I lettori di Marco Travaglio sono quasi sempre suoi fan. Come tali, credono ciecamente in quel che scrive. Sarà pertanto difficile, se non impossibile, convincerli che a volte anche Travaglio sbaglia. Il tema, però, merita comunque un generoso, per quanto inutile tentativo. Oggi, per esempio, il vicedirettore del Fatto quotidiano nel suo editoriale scrive alcune inesattezze.

Nell’articolo, puntualmente livoroso nei confronti del Quirinale e di Alessandro Sallusti, se la prende non tanto con il direttore del Giornale, condannato definitivamente per diffamazione aggravata a 14 mesi di reclusione, quanto con il capo dello Stato che pare stia ipotizzando un provvedimento di grazia.

Travaglio contesta preventivamente ogni atto di clemenza che dovesse arrivare dal Colle. Legittimo, dal suo tetragono punto di vista. Ma a tratti fa confusione.

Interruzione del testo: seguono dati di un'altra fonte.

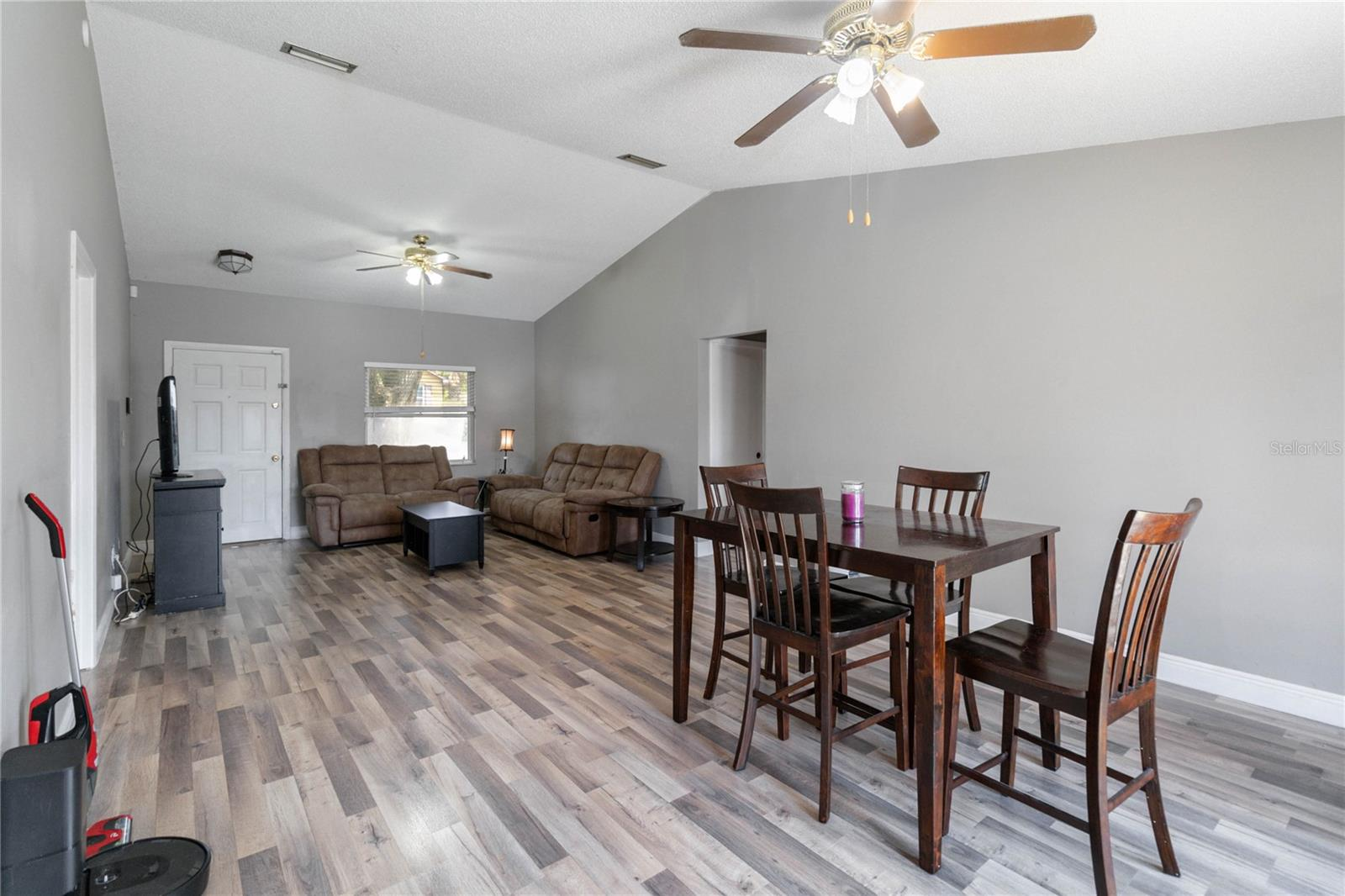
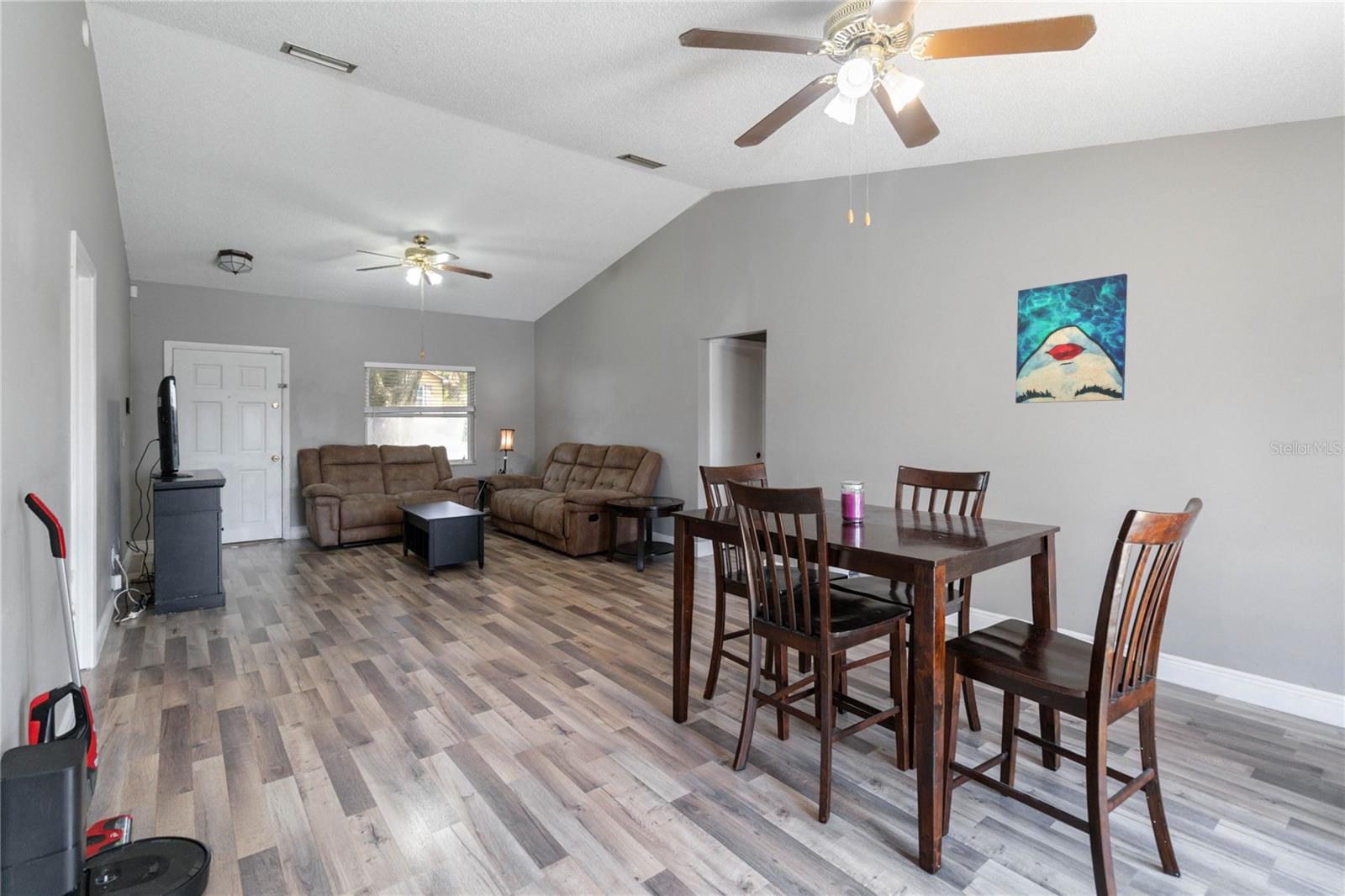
+ wall art [1015,273,1128,404]
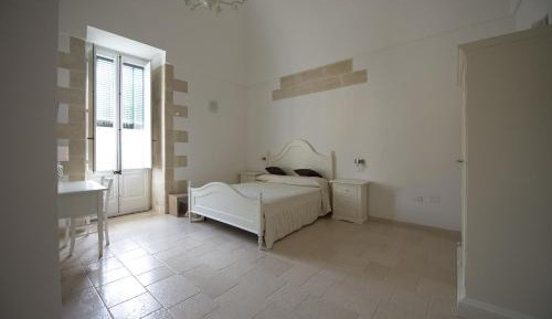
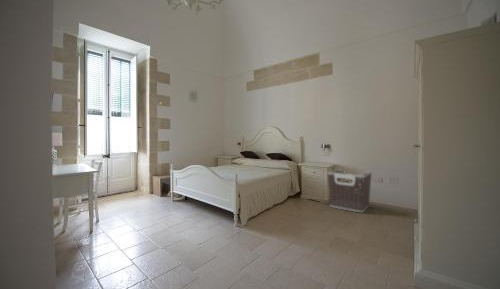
+ clothes hamper [326,168,373,213]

Leggiamo.

Nell’editoriale, Travaglio scrive che la Costituzione «non conferisce al presidente della Repubblica alcun potere di sindacare le sentenze definitive». Prima, pretestuosa confusione: non si tratta di sindacare alcunché. In base all’articolo 87 della Costituzione il presidente «può concedere grazia e commutare le pene», ovviamente se queste sono definitive.

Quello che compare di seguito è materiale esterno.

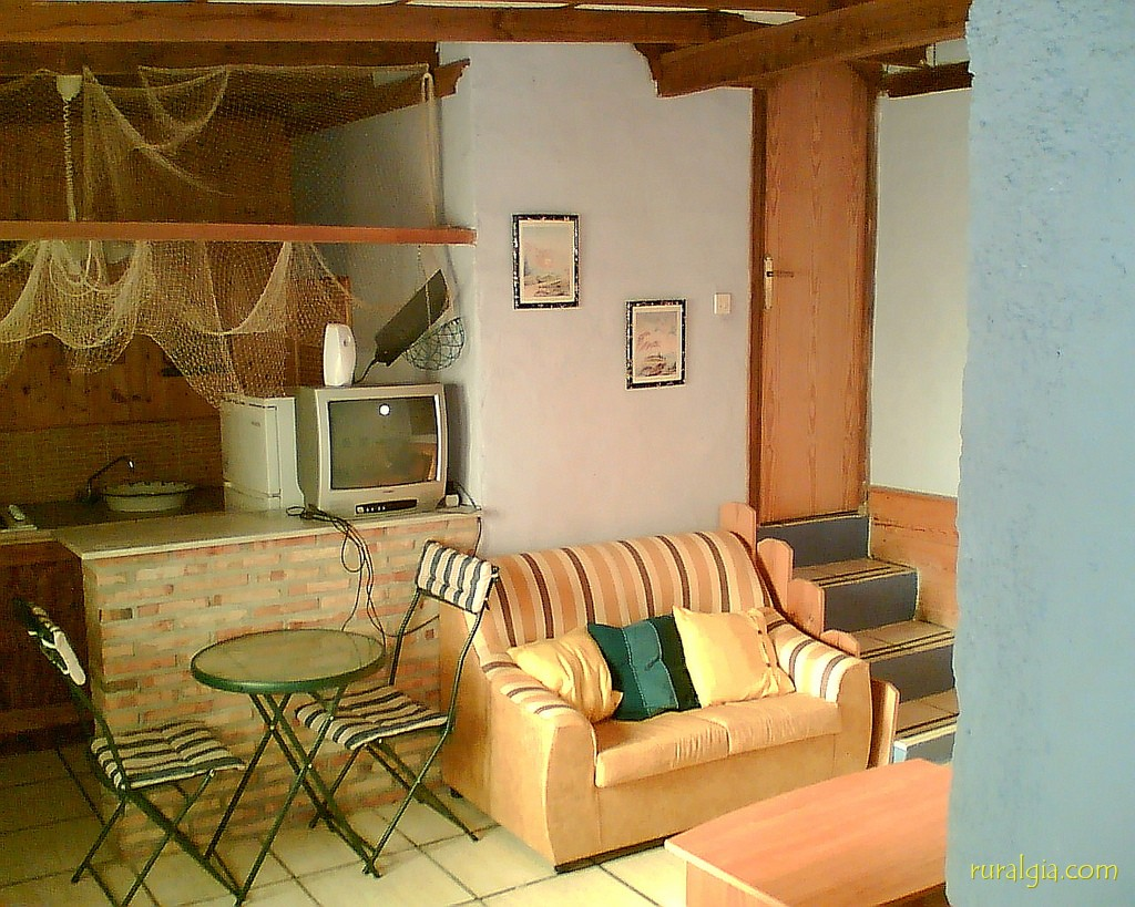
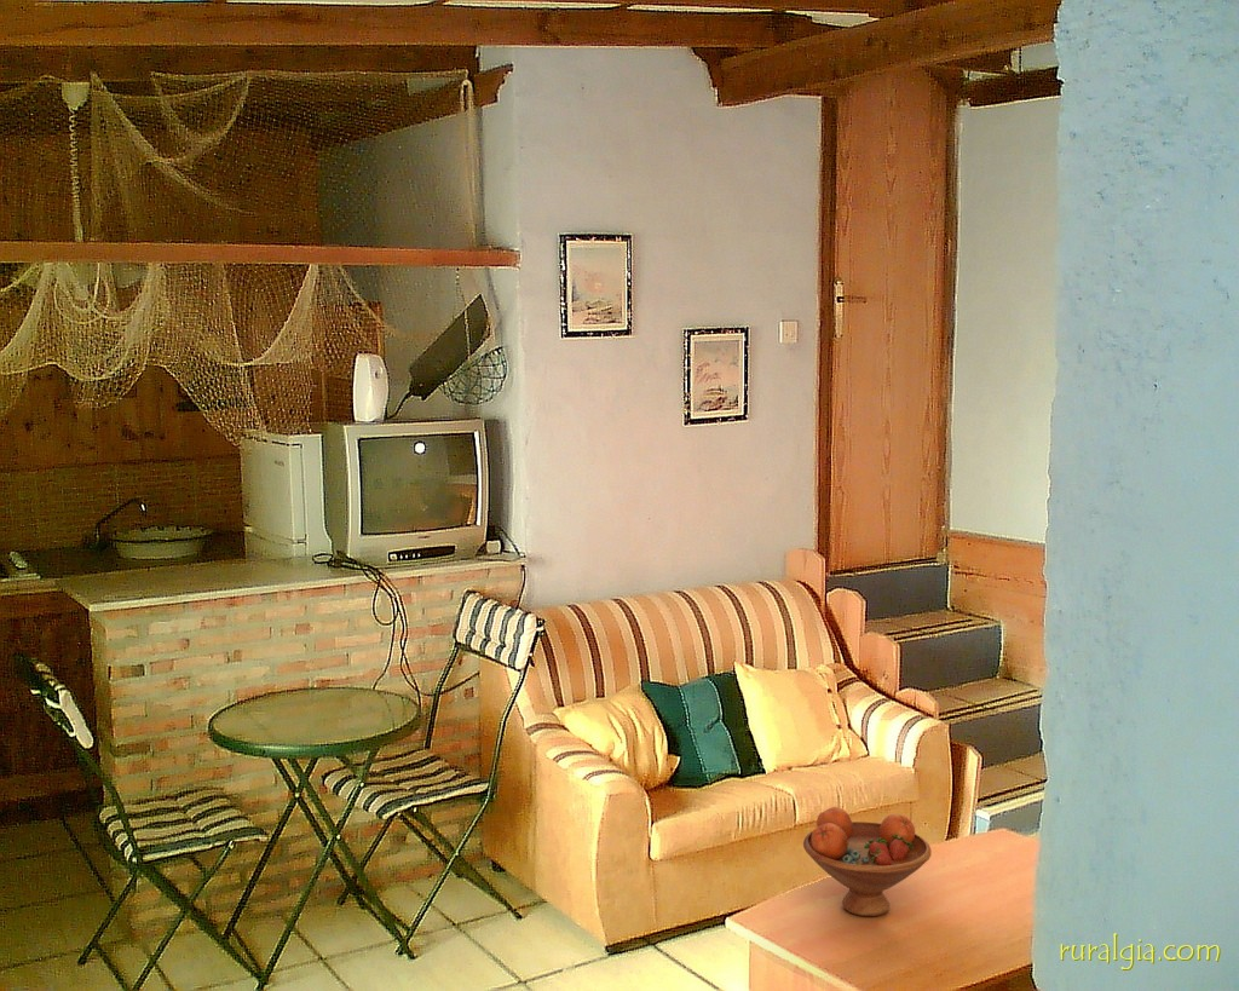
+ fruit bowl [802,806,933,917]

Travaglio aggiunge che il capo dello Stato, «come presidente del Consiglio superiore della magistratura, è chiamato a votare sui procedimenti disciplinari contro questo o quel magistrato: ma per infrazioni deontologiche, non per il merito delle loro sentenze». E questo è un errore: non è mai accaduto che un presidente della Repubblica partecipasse al voto della sezione disciplinare del Csm.

Infine, Travaglio scrive che non ci sono precedenti per una grazia a condannati «senza che avessero scontato una parte di pena». Qui Travaglio accenna con qualche omissione al caso di Lino Jannuzzi: giornalista (e parlamentare), come Sallusti condannato per diffamazione dalla Cassazione. Nel suo caso, il rischio di reclusione divenne concreto nel 2002, dopo una condanna a poco più di 5 mesi per le parole che Jannuzzi aveva scritto sui magistrati che avevano incarcerato Enzo Tortora in base a prove poi risultate inconsistenti: gli aggettivi usati da Jannuzzi vennero ritenuti diffamatori perché i togati coinvolti nello scandalo non erano (né, inspiegabilmente, sono) mai stati sottoposti a inchieste.

Travaglio accenna che Jannuzzi rischiava il carcere perché stava per «superare i 3 anni di cumulo di pena» e perché stavano per arrivare «altre condanne (Jannuzzi aveva diffamato a manetta)». 
Il giornalista-senatore di Forza Italia, però, riuscì a evitare il carcere non per una grazia, ma per l'immunità di cui godeva in quanto componente del Consiglio d’Europa. Nel suo caso, dopo mille polemiche, l’esecuzione della pena fu sospesa per oltre 2 anni e l'ordine di carcerazione venne revocato esclusivamente per quel motivo «diplomatico-politico».

Nel giugno 2004, quando poi le immunità decaddero, Jannuzzi fu effettivamente costretto a scontare la pena, che però venne immediatamente trasformata in detenzione domiciliare dal Tribunale di sorveglianza di Milano: il giornalista-senatore poteva uscire di casa dalle 8 alle 19 per i suoi obblighi parlamentari e gli fu vietato di lasciare l'Italia senza l’autorizzazione del giudice. Solo in quel momento, e cioè di fronte al caso di un parlamentare recluso per reati d’opinione, il 16 febbraio 2005 l’allora presidente Carlo Azeglio Ciampi firmò un provvedimento di grazia a favore di Jannuzzi.